*Selected excerpt*

--- --- ---

ATP2B4 is an essential gene for epidermal growth factor-induced macropinocytosis in A431 cells

Abstract

Macropinocytosis (MPC) is a large-scale endocytosis pathway that involves actin-dependent membrane ruffle formation and subsequent ruffle closure to generate macropinosomes for the uptake of fluid-phase cargos. MPC is categorized into two types: constitutive and stimuli-induced. Constitutive MPC in macrophages relies on extracellular Ca²⁺ sensing by a calcium-sensing receptor. However, the link between stimuli-induced MPC and Ca²⁺ remains unclear. Here, we find that both intracellular and extracellular Ca²⁺ are required for epidermal growth factor (EGF)-induced MPC in A431 human epidermoid carcinoma cells. Through investigation of mammalian homologs of coelomocyte uptake defective (CUP) genes, we identify ATP2B4, encoding for a Ca²⁺ pump called the plasma membrane calcium ATPase 4 (PMCA4), as a Ca²⁺-related regulator of EGF-induced MPC. Knockout (KO) of ATP2B4, as well as depletion of extracellular/intracellular Ca²⁺, inhibited ruffle closure and macropinosome formation, without affecting ruffle formation. We demonstrate the importance of PMCA4 activity itself, independent of interactions with other proteins via its C-terminus known as a PDZ domain-binding motif. Additionally, we show that ATP2B4-KO reduces EGF-stimulated Ca²⁺ oscillation during MPC. Our findings suggest that EGF-induced MPC requires ATP2B4-dependent Ca²⁺ dynamics.

--- --- ---

*Data under study*
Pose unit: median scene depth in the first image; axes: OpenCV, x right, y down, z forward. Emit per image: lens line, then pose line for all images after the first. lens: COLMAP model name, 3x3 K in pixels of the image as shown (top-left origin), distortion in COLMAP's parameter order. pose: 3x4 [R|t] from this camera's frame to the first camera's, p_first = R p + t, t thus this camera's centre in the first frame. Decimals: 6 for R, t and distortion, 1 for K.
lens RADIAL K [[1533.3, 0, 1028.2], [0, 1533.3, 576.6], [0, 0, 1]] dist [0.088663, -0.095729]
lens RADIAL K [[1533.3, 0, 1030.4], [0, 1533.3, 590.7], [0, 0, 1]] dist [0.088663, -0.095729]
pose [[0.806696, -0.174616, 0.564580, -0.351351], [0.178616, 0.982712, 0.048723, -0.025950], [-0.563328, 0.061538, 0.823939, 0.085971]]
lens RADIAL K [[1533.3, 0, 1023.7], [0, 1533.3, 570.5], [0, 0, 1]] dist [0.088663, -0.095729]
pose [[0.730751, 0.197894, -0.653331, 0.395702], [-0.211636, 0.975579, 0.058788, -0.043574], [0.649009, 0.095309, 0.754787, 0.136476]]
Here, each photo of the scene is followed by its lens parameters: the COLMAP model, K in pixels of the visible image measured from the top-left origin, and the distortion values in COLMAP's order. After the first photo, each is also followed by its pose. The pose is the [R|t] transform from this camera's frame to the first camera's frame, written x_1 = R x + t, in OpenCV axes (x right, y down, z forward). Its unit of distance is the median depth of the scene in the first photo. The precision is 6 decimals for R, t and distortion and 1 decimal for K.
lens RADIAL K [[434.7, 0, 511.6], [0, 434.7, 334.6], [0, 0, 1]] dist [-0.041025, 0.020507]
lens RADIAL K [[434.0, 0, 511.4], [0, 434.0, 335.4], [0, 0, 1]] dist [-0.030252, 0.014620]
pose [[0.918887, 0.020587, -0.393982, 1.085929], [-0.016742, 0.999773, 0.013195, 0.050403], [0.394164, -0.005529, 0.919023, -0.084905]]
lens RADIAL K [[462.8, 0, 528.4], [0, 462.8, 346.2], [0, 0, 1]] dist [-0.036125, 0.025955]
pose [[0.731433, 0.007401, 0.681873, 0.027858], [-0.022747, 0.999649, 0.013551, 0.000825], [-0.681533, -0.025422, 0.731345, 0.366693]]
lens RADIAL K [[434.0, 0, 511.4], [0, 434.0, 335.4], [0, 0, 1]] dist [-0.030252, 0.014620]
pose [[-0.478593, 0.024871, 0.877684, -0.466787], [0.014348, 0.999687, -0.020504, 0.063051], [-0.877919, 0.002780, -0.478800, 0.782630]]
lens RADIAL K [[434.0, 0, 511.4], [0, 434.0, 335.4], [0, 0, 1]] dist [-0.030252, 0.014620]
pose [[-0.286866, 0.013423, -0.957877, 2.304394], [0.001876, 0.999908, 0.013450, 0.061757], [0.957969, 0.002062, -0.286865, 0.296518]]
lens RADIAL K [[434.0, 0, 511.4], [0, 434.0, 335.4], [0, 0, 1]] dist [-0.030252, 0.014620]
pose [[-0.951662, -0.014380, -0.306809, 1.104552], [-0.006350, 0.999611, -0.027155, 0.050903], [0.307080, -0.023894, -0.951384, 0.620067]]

--- --- ---

*What to work on*
According to the abstract on macropinocytosis, what does ATP2B4 encode?

*Response area*
A Ca²⁺ pump called the plasma membrane calcium ATPase 4 (PMCA4).